Maybe the greatest tribute to the Chichester Society as it celebrates its 40th anniversary is chairman Richard Childs’ nightmare vision of a Chichester without it.
“If we hadn’t had the Chichester Society, Chichester would have been even more your annoyingly-cloned town with an excess of concrete shopping malls and all the sorts of things that make it difficult to differentiate one town from another,” Richard believes.
“What makes Chichester so special is that we have managed to preserve so much despite the continual problem of developers trying to change the city.
“But our job is never done.
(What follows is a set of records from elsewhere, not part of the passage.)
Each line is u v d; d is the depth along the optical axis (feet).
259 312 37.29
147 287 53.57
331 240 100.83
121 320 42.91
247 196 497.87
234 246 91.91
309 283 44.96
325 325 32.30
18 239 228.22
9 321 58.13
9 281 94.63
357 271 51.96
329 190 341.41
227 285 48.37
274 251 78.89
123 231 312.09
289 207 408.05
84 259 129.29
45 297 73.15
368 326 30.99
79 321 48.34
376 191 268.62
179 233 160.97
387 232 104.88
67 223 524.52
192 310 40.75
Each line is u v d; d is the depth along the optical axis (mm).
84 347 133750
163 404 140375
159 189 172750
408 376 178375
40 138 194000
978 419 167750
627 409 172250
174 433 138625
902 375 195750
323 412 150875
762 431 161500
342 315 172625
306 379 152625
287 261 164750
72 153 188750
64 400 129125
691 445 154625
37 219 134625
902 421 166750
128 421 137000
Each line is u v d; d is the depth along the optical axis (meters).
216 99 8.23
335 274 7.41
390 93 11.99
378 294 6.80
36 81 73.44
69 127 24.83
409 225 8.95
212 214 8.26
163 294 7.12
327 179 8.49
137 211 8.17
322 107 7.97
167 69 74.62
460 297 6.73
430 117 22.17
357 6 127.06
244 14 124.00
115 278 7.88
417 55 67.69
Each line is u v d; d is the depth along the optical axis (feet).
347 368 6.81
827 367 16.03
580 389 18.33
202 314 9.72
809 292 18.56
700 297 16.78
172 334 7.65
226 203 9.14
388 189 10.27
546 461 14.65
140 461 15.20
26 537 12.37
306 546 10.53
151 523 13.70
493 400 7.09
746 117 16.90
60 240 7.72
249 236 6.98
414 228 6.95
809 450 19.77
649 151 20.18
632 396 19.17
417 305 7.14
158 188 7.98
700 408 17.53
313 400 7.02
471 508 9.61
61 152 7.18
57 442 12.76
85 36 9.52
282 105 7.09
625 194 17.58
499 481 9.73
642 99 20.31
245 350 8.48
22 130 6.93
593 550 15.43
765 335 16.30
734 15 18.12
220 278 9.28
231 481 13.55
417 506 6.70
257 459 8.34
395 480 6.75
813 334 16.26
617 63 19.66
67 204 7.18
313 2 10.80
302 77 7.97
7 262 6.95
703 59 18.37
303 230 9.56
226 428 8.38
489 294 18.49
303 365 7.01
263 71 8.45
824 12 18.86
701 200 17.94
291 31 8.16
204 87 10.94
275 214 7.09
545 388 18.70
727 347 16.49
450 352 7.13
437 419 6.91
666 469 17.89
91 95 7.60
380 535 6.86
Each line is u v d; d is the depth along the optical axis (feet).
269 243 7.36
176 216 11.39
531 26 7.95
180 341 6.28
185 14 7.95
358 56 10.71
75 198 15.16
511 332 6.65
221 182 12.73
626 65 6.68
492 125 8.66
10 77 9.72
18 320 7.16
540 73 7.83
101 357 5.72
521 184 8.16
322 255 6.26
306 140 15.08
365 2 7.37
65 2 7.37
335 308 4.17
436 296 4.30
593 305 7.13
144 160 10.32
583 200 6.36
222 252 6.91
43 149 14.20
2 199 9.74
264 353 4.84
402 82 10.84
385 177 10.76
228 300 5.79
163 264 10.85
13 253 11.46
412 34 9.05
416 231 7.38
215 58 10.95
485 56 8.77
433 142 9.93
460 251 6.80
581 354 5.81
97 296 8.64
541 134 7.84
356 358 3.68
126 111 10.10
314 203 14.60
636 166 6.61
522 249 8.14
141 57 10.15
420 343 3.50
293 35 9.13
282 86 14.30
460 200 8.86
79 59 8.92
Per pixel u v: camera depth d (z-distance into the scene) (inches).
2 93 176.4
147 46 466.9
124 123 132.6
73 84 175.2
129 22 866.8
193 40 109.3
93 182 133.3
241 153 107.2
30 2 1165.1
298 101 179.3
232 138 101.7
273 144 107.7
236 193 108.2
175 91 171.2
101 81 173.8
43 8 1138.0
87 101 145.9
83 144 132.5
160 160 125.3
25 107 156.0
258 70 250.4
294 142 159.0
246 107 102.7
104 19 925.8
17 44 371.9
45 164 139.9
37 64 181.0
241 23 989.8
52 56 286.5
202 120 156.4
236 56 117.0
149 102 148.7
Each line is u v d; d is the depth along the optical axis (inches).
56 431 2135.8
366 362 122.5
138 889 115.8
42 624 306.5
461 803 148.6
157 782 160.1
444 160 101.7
At the moment, we are fighting the district council over the proposed massive housing developments which are included in their draft local plan.
“There are economic pressures from large retailers to have footfall in any urban area, but what the society likes to encourage is a good number of independent shops and traders in the city centre.”
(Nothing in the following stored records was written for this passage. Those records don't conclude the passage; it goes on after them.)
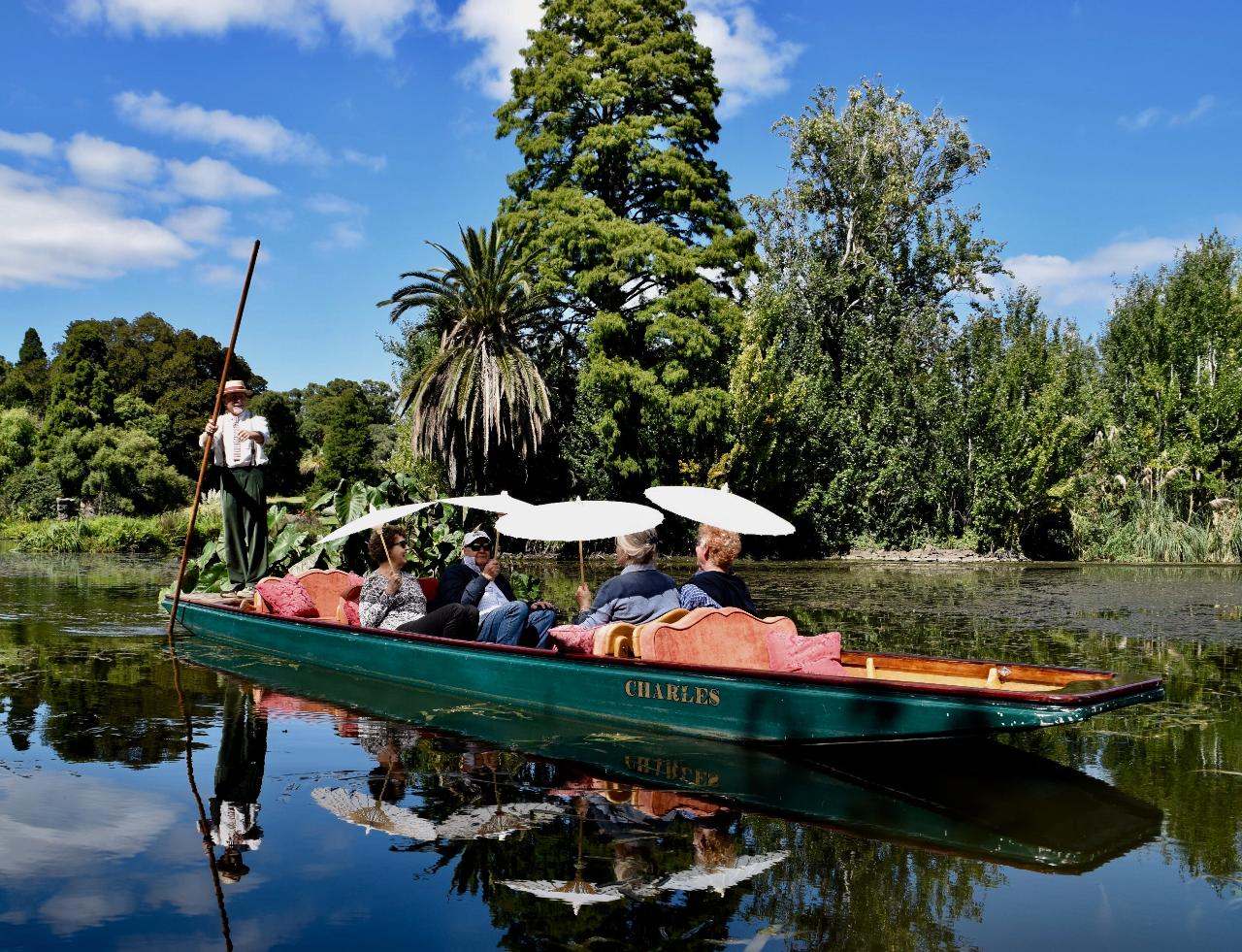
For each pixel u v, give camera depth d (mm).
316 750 5797
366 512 12758
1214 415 28250
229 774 5281
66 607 12633
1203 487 28250
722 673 5809
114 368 61250
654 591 6707
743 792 5047
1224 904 3650
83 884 3783
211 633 9852
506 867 3975
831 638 6023
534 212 30453
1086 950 3252
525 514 6793
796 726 5574
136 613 11945
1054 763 5625
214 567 11977
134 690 7527
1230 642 9938
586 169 30359
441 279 29391
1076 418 29438
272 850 4148
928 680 6320
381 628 7926
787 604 14367
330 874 3883
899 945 3289
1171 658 8953
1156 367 29734
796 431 30609
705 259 29562
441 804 4801
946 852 4184
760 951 3234
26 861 4008
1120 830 4488
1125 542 28016
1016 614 12742
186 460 59062
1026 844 4293
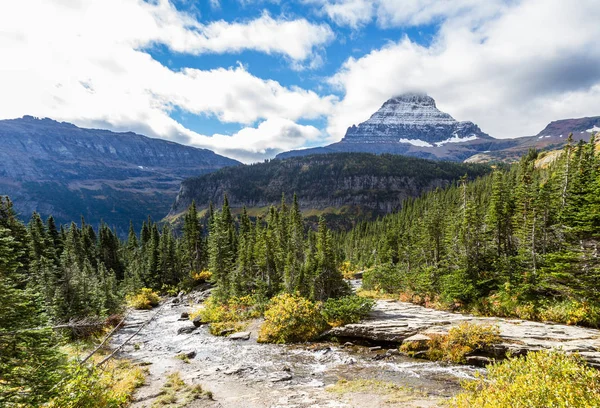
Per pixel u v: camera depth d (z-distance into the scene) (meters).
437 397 14.18
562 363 8.40
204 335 30.61
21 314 11.80
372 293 42.78
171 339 29.55
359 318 27.06
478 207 46.66
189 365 21.52
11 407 10.01
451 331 20.66
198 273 72.81
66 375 11.37
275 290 41.47
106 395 13.03
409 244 61.50
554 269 25.98
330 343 25.22
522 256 30.98
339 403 14.05
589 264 24.48
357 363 20.41
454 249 39.91
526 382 8.16
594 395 6.91
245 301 39.47
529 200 34.34
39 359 11.07
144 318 41.00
How far it will succeed, in our era of homogenised cities, remains to be seen, but without resting on its laurels, the society – if you challenge it – can point to no great failures in its four decades of existence.
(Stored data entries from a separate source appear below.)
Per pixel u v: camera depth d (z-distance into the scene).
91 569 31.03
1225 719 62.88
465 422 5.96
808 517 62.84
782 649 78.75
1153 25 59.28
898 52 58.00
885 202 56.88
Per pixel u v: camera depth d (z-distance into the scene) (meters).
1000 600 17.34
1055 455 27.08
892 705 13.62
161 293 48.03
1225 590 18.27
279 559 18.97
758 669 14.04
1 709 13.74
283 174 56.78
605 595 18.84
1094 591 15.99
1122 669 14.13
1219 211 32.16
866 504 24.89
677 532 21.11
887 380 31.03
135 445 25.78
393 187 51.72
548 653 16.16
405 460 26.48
Even better, it can point to significant successes. Tim Rooth, the society’s first secretary, singles out the scrapping of plans for the dualling of Orchard Street.
He also points to the respect in which the society is now held.
“It has been a change in culture. The County Council was completely unapproachable in the early months of the Chichester Society. There was a complete arrogance that has changed.”
Tim recalls going with Chichester Society founder, the late David Goodman, to meet a senior West Sussex County Council officer who responded: “Tell me, Mr Goodman, what is it that is troubling your society?’
“But it has been a broader cultural change. It was something you could see in Bath and Bristol through the 1970s, the increasing recognition of the social entity of a city.”
It fell to societies such as the Chichester Society to look at the city as a whole – a role it continues to see as central to this day.
“David was very much the instigator,” Tim recalls. “He was the one that called the (first) meeting. He had a tremendous visual sense of what you expect a city to be and how it should work, but he could also speak so well and write so well.”
Richard agrees: “When I arrived in 1993, David’s reputation was still there. He could really get under the skin of quite a few elected members and officers for good or ill. He was good at being an irritant.”
Is being an irritant an acknowledged Chichester Society aim?
“There are two things I think we ought to do: to preserve what is good about Chichester and to celebrate what is good about Chichester.”
If you have to be an irritant to do either, then Richard is happy to be one. And a NIMBY, too.
“I am proud to be a NIMBY. If you go up Centurion Way and suddenly see 1,500 new houses rather than nice fields. then it is good to say very clearly ‘No! Not in my backyard!”